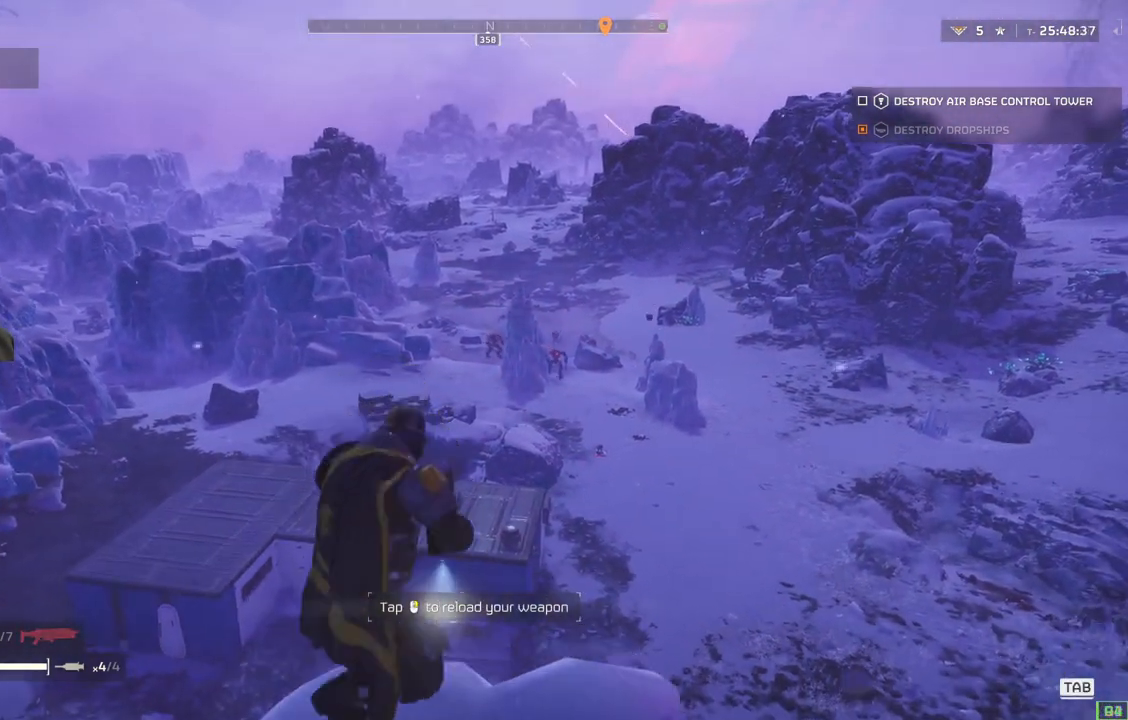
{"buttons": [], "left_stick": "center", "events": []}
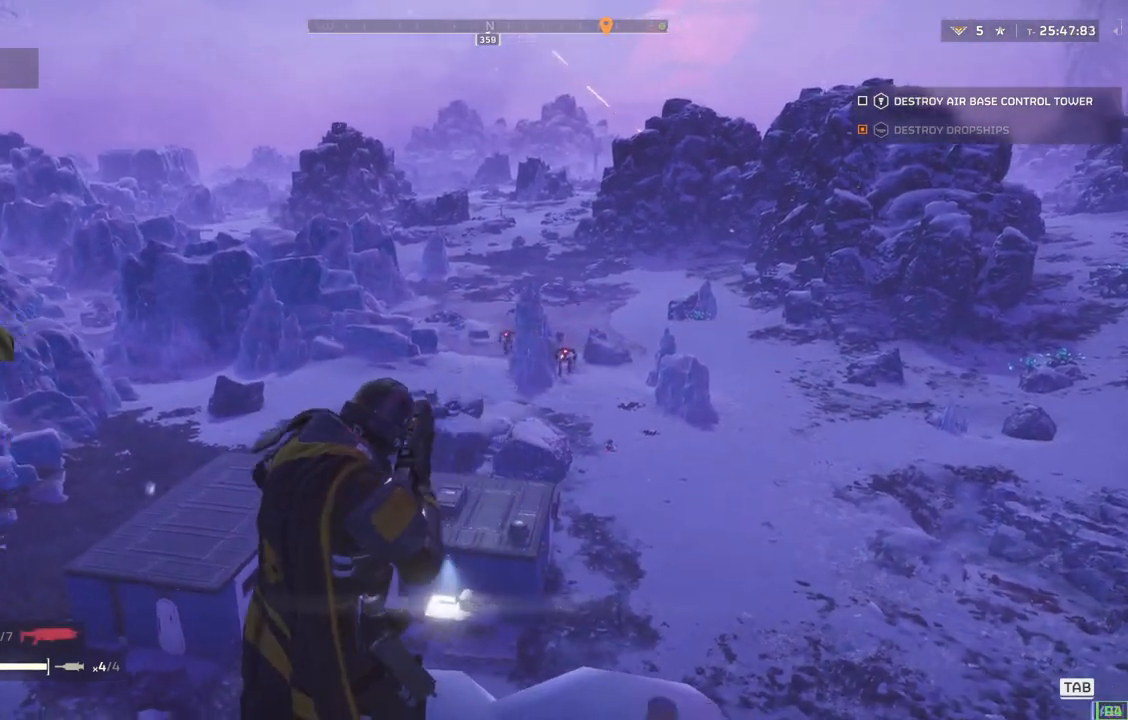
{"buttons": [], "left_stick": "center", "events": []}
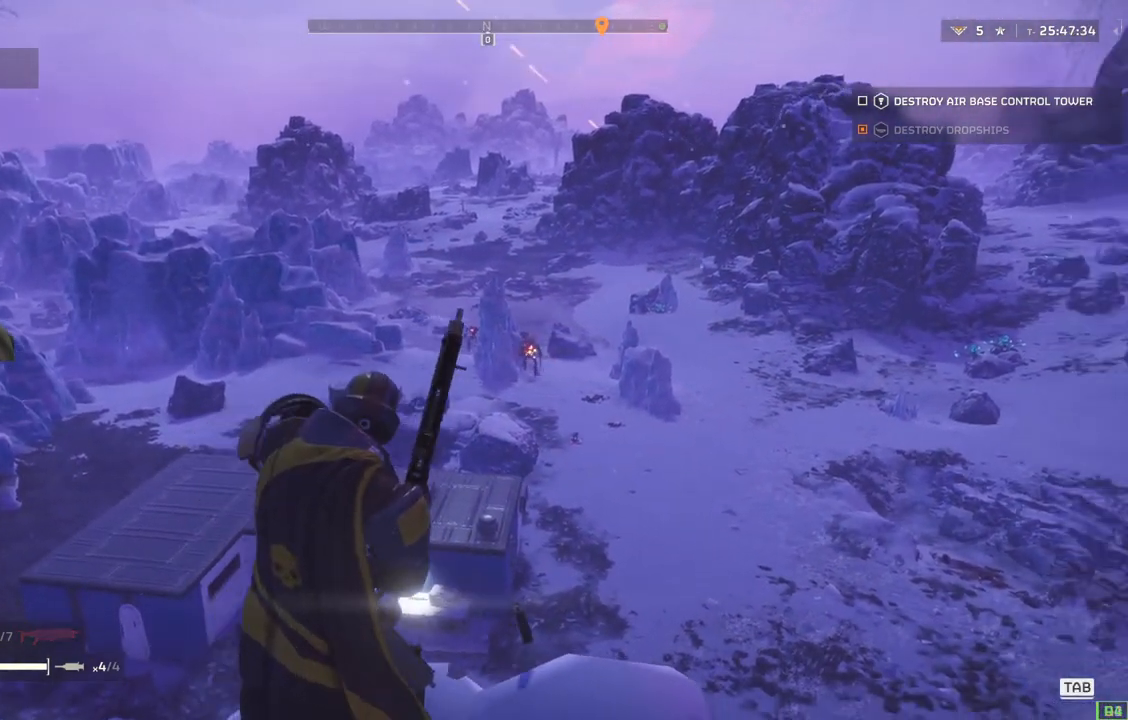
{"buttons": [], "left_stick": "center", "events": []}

▶ Exercise
Print the material above exactly, skipping its images.

▶ Response area
{"buttons": [], "left_stick": "center", "events": []}
{"buttons": [], "left_stick": "center", "events": []}
{"buttons": [], "left_stick": "center", "events": []}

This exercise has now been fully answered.